Got something to say or just want fewer pesky ads? Join us... 😊

[Albion] Chris Hughton leaves with immediate effect







chaileyjem

#BarberIn
NSC Patron
Jun 27, 2012
13,911
We fluked three wins in a row in October . .

this is repeated again and again on here. There's plenty to criticise Hughton for (although i think sacking him is short sighted) but to not give him or the players credit for these wins is unjustified and illogical. Were the multiple draws , narrow defeats flukes as well ?
 




Thunder Bolt

Silly old bat
this is repeated again and again on here. There's plenty to criticise Hughton for (although i think sacking him is short sighted) but to not give him or the players credit for these wins is unjustified and illogical. Were the multiple draws , narrow defeats flukes as well ?

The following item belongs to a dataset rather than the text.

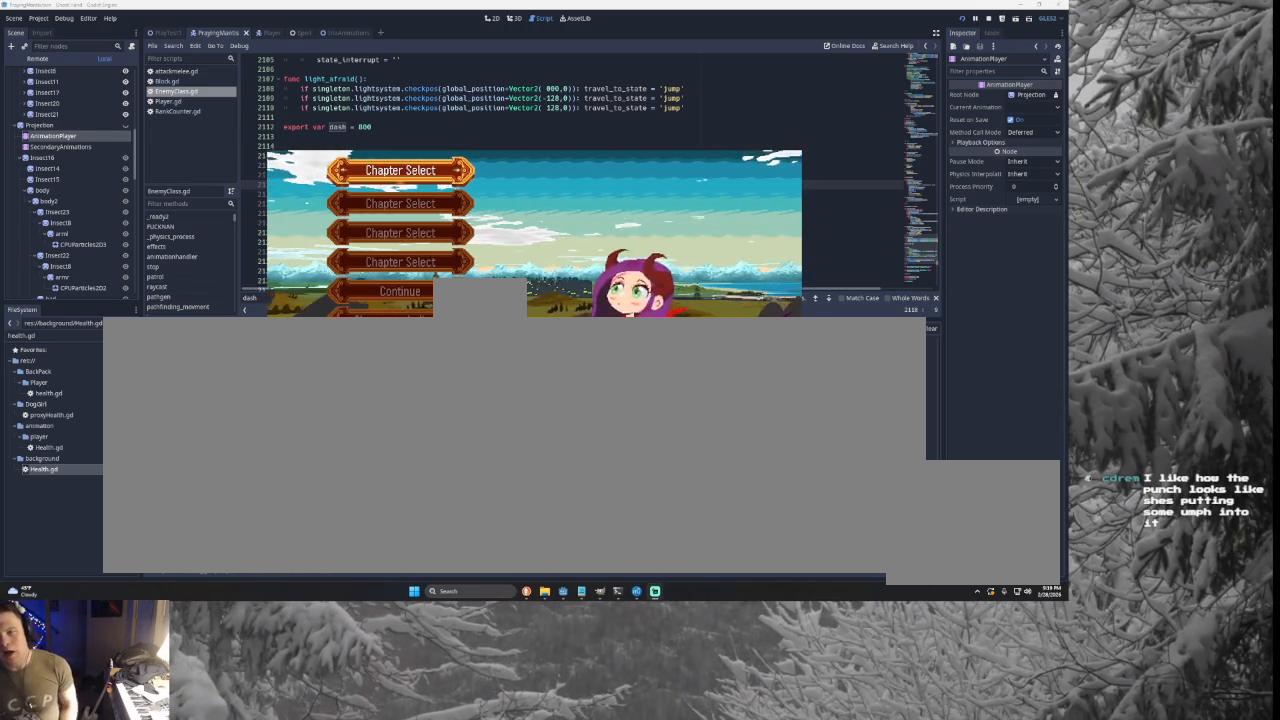
{"buttons": [], "left_stick": "down", "right_stick": "center", "events": [[233, "left_stick", "down"], [367, "left_stick", "center"], [433, "left_stick", "down"]]}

One of those 1-0 flukes was against Wolves. Wolves couldn't even beat us at home resulting in a 0-0 draw so was that a fluke as well?

Posters are desperate to show how much they 'know'.
 




dingodan

New member
Feb 16, 2011
10,080
No, beating Palace twice, and getting the two extra points against Newcastle and Arsenal saved us. Do you really support us?

To be fair, I think there is a valid point there.

In that we stayed up, but could have gone down, decided by one other result which we had no control over at all. It's difficult to feel that Hughton and the teams performances could both have "kept us up" or "sent us down" without changing anything we did under either set of circumstances.

I suppose you could always argue that a different result here or there would have meant a different outcome, but at the very least it was way too close for comfort this season. We stayed up, but we had to depend as much on luck and other results as we did on our own performances, and that for me means we neither earned safety nor relegation, all we earned was the right to hope for the best. We got lucky this season, and we don't want to depend on luck to keep us up, because luck being in or out can never be relied upon. That's how luck works. Nobody understands that better than Tony.
 






Seagull73

Sienna's Heaven
Jul 26, 2003
3,382
Not Lewes
this is repeated again and again on here. There's plenty to criticise Hughton for (although i think sacking him is short sighted) but to not give him or the players credit for these wins is unjustified and illogical. Were the multiple draws , narrow defeats flukes as well ?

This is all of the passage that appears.